▶ **About this task**:
Restate all data exactly. No images.

-------- Records supplied

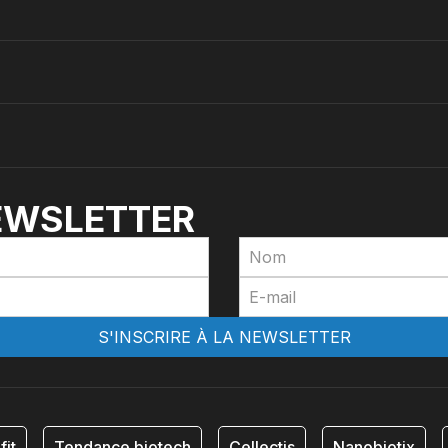
NEWSLETTER
fit
Tendance biotech
Cellectis
Nanobiotix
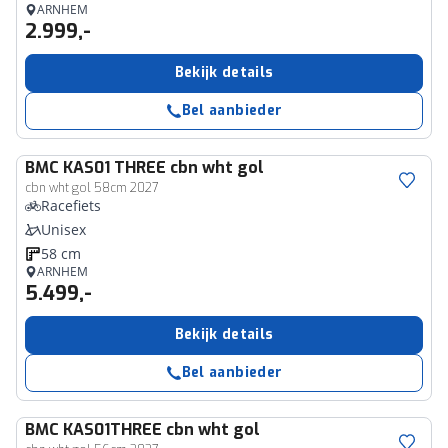
ARNHEM
2.999,-
Bekijk details
Bel aanbieder
BMC
KAS01 THREE cbn wht gol
cbn wht gol 58cm 2027
Racefiets
Unisex
58 cm
ARNHEM
5.499,-
Bekijk details
Bel aanbieder
BMC
KAS01THREE cbn wht gol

----------------

▶ **Result**:
NEWSLETTER
fit
Tendance biotech
Cellectis
Nanobiotix
ARNHEM
2.999,-
Bekijk details
Bel aanbieder
BMC
KAS01 THREE cbn wht gol
cbn wht gol 58cm 2027
Racefiets
Unisex
58 cm
ARNHEM
5.499,-
Bekijk details
Bel aanbieder
BMC
KAS01THREE cbn wht gol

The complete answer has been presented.